Read more: 'More serious than we had hoped': Bird flu deaths mount among California dairy cows

On Wednesday, Canadian health authorities announced that they had genetically sequenced the virus in the teen, and that it is the newer D1.1 version that has affected poultry flocks in the Pacific Northwest this fall, and was likely carried by wild birds. It is not the version being seen in dairy cows or dairy workers, which has been called B3.13. Both are of the H5N1 2.3.4.4b clade that has been wreaking havoc across North and South America since 2021, and in Europe, Asia and Africa since 2020.

Fortunately, the mutated isolate that infected the lone dairy worker in Texas has not been seen since. It’s unclear why the worker did not present with more severe symptoms.

However, there are a few hypotheses.

Kawaoka’s research has shown “inefficient replication” of the virus in human corneal cells. If the worker was exposed by a splash of contaminated milk to the eye, or a rub of the eye with a contaminated glove, the virus may have been stalled out — unable to replicate like it might if the worker was exposed via inhalation.

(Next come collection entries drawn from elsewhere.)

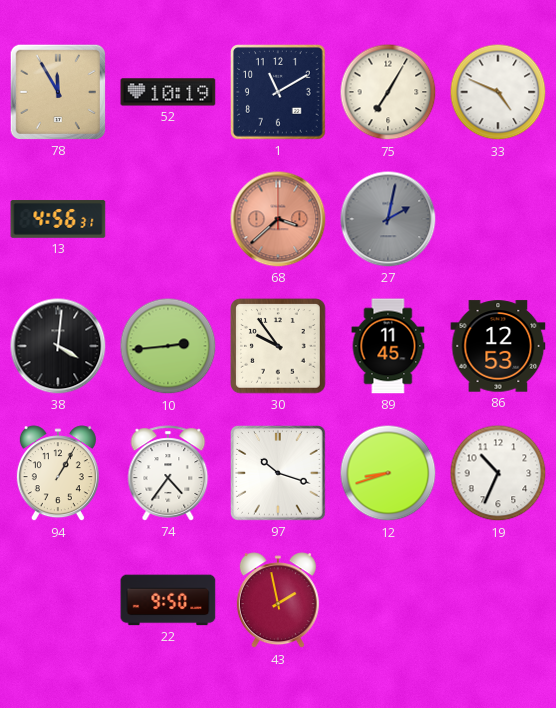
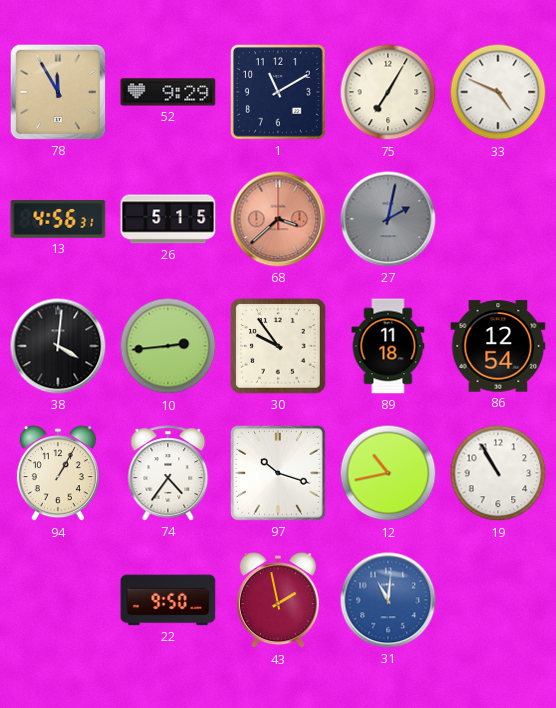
52: 10:19 -> 9:29
26: none -> 5:15
89: 11:45 -> 11:18
86: 12:53 -> 12:54
12: 8:42 -> 10:43
19: 10:34 -> 10:55
31: none -> 11:01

Nuzzo said there are other hypotheses — which she stressed are just hypotheses — including one that posits people who were exposed to the H1N1 swine flu outbreak in 2009 may have acquired some immunity to the “N1” part of the bird virus.

Another theory goes back to a person’s first influenza exposure.

There is a scientific hypothesis called the “original antigenic sin” that suggests that a person’s first exposure to a particular virus “may sort of kind of set the tone” for that person’s immune system going forward — so this worker’s first flu exposure may have provided his immune system with the defenses needed to suppress H5N1.

“There are a lot more questions than answers at this point. So there are a lot of interesting hypotheses for why the more recent cases have been mild; there’s not enough evidence to simply discard more than two decades worth of evidence about this virus that tells us that it could be quite deadly,” said Nuzzo.

As human flu season ramps up, Nuzzo said, it’s critically important that people do what they can to prevent the spread of disease.

She said both seasonal flu and H5N1 vaccines should be provided to dairy workers.

Unfortunately, she said, “our surveillance efforts for trying to find outbreaks on farms, while getting better, are still not even close to what we need to know about these outbreaks.”

In the meantime, vaccines and antiviral medications need to be on hand.

“The news of a deeply serious human case of bird flu is a massive wake-up call that should immediately mobilize efforts to prevent another human pandemic,” said Andrew deCoriolis, executive director of Farm Forward, a nonprofit that promotes humane agricultural practices. “We could have prevented the spread of bird flu on poultry farms across America, and we didn’t. We could have prevented the spread of bird flu on dairy farms, and we didn’t.

“Factory farms notorious for raising billions of sickly animals in filthy, cramped conditions provide a recipe for viruses like bird flu (H5N1) to emerge and spread,” DeCoriolis said in a statement. “We are now on the cusp of another pandemic and the agencies responsible for regulating farms and protecting public health are moving slower than the virus is spreading.”

As of Wednesday, 492 dairy herds across 15 states had been infected with H5N1. More than half, 278, are in California. Two pigs in Oregon have also been infected.